August 15th.—Jomini, the Swiss tactician, turns traitor and escapes to the Allies. He advises them of Napoleon's plans to seize Berlin and relieve Dantzic [see letter to Ney, No. 19,714, 20,006, and especially 20,360 (August 12th) in Correspondence]. On August 16th Napoleon writes to Cambacérès: "Jomini, Ney's chief of staff, has deserted. It is he who published some volumes on the campaigns and who has been in the pay of Russia for a long time. He has yielded to corruption. He is a soldier of little value, yet he is a writer who has grasped some of the sound principles of war."
August 17th.—Renewal of hostilities in Germany. Napoleon's army, 280,000, of whom half recruits who had never seen a battle; the Allies 520,000, excluding militia. In his counter-manifesto to Austria, dated Bautzen, Napoleon declares "Austria, the enemy of France, and cloaking her ambition under the mask of a mediation, complicated everything.... But Austria, our avowed foe, is in a truer guise, and one perfectly obvious. Europe is therefore much nearer peace; there is one complication the less."
August 18th. —Suchet, having blown up fortifications of Tarragona, evacuates Valentia.
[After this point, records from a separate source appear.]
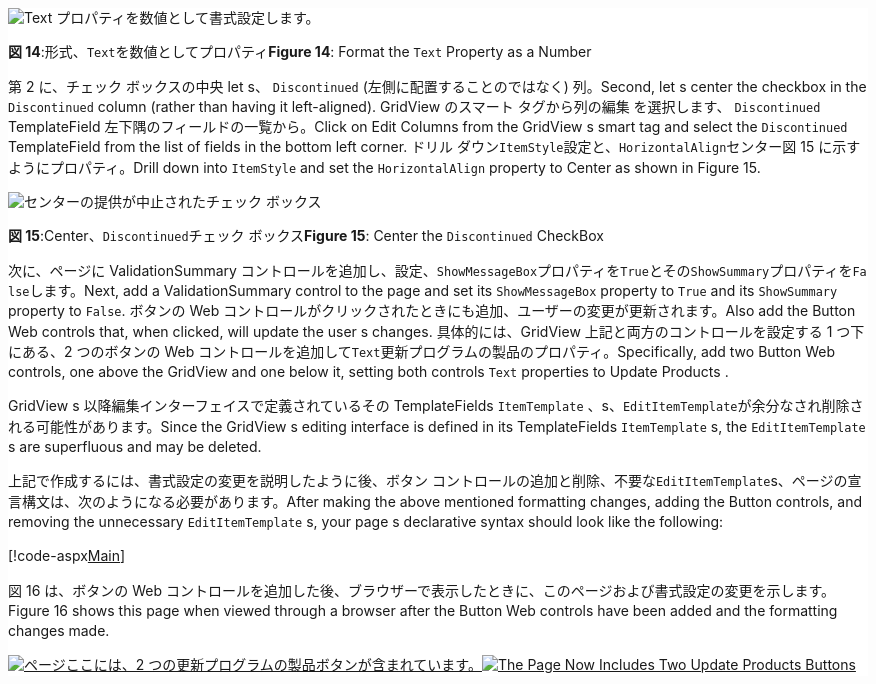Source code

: 
![Text プロパティを数値として書式設定します。](batch-updating-vb/_static/image14.gif)

<span data-ttu-id="586b5-245">**図 14**:形式、`Text`を数値としてプロパティ</span><span class="sxs-lookup"><span data-stu-id="586b5-245">**Figure 14**: Format the `Text` Property as a Number</span></span>


<span data-ttu-id="586b5-246">第 2 に、チェック ボックスの中央 let s、 `Discontinued` (左側に配置することのではなく) 列。</span><span class="sxs-lookup"><span data-stu-id="586b5-246">Second, let s center the checkbox in the `Discontinued` column (rather than having it left-aligned).</span></span> <span data-ttu-id="586b5-247">GridView のスマート タグから列の編集 を選択します、 `Discontinued` TemplateField 左下隅のフィールドの一覧から。</span><span class="sxs-lookup"><span data-stu-id="586b5-247">Click on Edit Columns from the GridView s smart tag and select the `Discontinued` TemplateField from the list of fields in the bottom left corner.</span></span> <span data-ttu-id="586b5-248">ドリル ダウン`ItemStyle`設定と、`HorizontalAlign`センター図 15 に示すようにプロパティ。</span><span class="sxs-lookup"><span data-stu-id="586b5-248">Drill down into `ItemStyle` and set the `HorizontalAlign` property to Center as shown in Figure 15.</span></span>


![センターの提供が中止されたチェック ボックス](batch-updating-vb/_static/image15.gif)

<span data-ttu-id="586b5-250">**図 15**:Center、`Discontinued`チェック ボックス</span><span class="sxs-lookup"><span data-stu-id="586b5-250">**Figure 15**: Center the `Discontinued` CheckBox</span></span>


<span data-ttu-id="586b5-251">次に、ページに ValidationSummary コントロールを追加し、設定、`ShowMessageBox`プロパティを`True`とその`ShowSummary`プロパティを`False`します。</span><span class="sxs-lookup"><span data-stu-id="586b5-251">Next, add a ValidationSummary control to the page and set its `ShowMessageBox` property to `True` and its `ShowSummary` property to `False`.</span></span> <span data-ttu-id="586b5-252">ボタンの Web コントロールがクリックされたときにも追加、ユーザーの変更が更新されます。</span><span class="sxs-lookup"><span data-stu-id="586b5-252">Also add the Button Web controls that, when clicked, will update the user s changes.</span></span> <span data-ttu-id="586b5-253">具体的には、GridView 上記と両方のコントロールを設定する 1 つ下にある、2 つのボタンの Web コントロールを追加して`Text`更新プログラムの製品のプロパティ。</span><span class="sxs-lookup"><span data-stu-id="586b5-253">Specifically, add two Button Web controls, one above the GridView and one below it, setting both controls `Text` properties to Update Products .</span></span>

<span data-ttu-id="586b5-254">GridView s 以降編集インターフェイスで定義されているその TemplateFields `ItemTemplate` 、s、`EditItemTemplate`が余分なされ削除される可能性があります。</span><span class="sxs-lookup"><span data-stu-id="586b5-254">Since the GridView s editing interface is defined in its TemplateFields `ItemTemplate` s, the `EditItemTemplate` s are superfluous and may be deleted.</span></span>

<span data-ttu-id="586b5-255">上記で作成するには、書式設定の変更を説明したように後、ボタン コントロールの追加と削除、不要な`EditItemTemplate`s、ページの宣言構文は、次のようになる必要があります。</span><span class="sxs-lookup"><span data-stu-id="586b5-255">After making the above mentioned formatting changes, adding the Button controls, and removing the unnecessary `EditItemTemplate` s, your page s declarative syntax should look like the following:</span></span>


[!code-aspx[Main](batch-updating-vb/samples/sample4.aspx)]

<span data-ttu-id="586b5-256">図 16 は、ボタンの Web コントロールを追加した後、ブラウザーで表示したときに、このページおよび書式設定の変更を示します。</span><span class="sxs-lookup"><span data-stu-id="586b5-256">Figure 16 shows this page when viewed through a browser after the Button Web controls have been added and the formatting changes made.</span></span>


<span data-ttu-id="586b5-257">[![ページここには、2 つの更新プログラムの製品ボタンが含まれています。](batch-updating-vb/_static/image16.gif)](batch-updating-vb/_static/image23.png)</span><span class="sxs-lookup"><span data-stu-id="586b5-257">[![The Page Now Includes Two Update Products Buttons](batch-updating-vb/_static/image16.gif)](batch-updating-vb/_static/image23.png)</span></span>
August 21st. —Opening of the campaign in Italy. Eugène, with 50,000 men, commands the Franco-Italian army.
August 23rd. —Combats of Gross-Beeren and Ahrensdorf, near Berlin. Bernadotte defeats Oudinot with loss of 1500 men and 20 guns. Berlin is preserved to the Allies. Oudinot replaced by Ney. Lauriston defeats Army of Silesia at Goldberg with heavy loss.
August 26th-27th.—Battle of Dresden.—Napoleon marches a hundred miles in seventy hours to the rescue. With less than 100,000 men he defeats the Allied Army of 180,000 under Schwartzenberg, Wittgenstein, and Kleist. Austrians lose 20,000 prisoners and 60 guns. Moreau is mortally wounded (dies September 1st). Combat of the Katzbach, in Silesia. Blucher defeats Macdonald with heavy loss, who loses 10,000 to 12,000 men in his retreat.
August 30th. —Combat of Kulm. Vandamme enveloped in Bohemia, and surrenders with 12,000 men.
August 31st. —Combat of Irun. Soult attacks Wellington to save San Sebastian, but is repulsed. Graham storms San Sebastian.
September 6th. —Combat of Dennewitz (near Berlin). Ney routed by Bulow and Bernadotte; loses his artillery, baggage, and 12,000 men.
September 10th —Americans capture the English flotilla on Lake Erie.
September 12th. —Combat of Villafranca (near Barcelona). Suchet defeats English General Bentinck.
October 7th. —Wellington crosses the Bidassoa into France. "It is on the frontier of France itself that ends the enterprise of Napoleon on Spain. The Spaniards have given the first conception of a people's war versus a war of professionals. For it would be a mistake to think that the battles of Salamanca (July 22nd, 1812) and Vittoria (June 21st, 1813) forced the French to abandon the Peninsula.... It was the daily losses, the destruction of man by man, the drops of French blood falling one by one, which in five years aggregated a death-roll of 150,000 men. As to the English, they appeared in this war only as they do in every world-crisis, to gather, in the midst of general desolation, the fruits of their policy, and to consolidate their plans of maritime despotism, of exclusive commerce" (Montgaillard).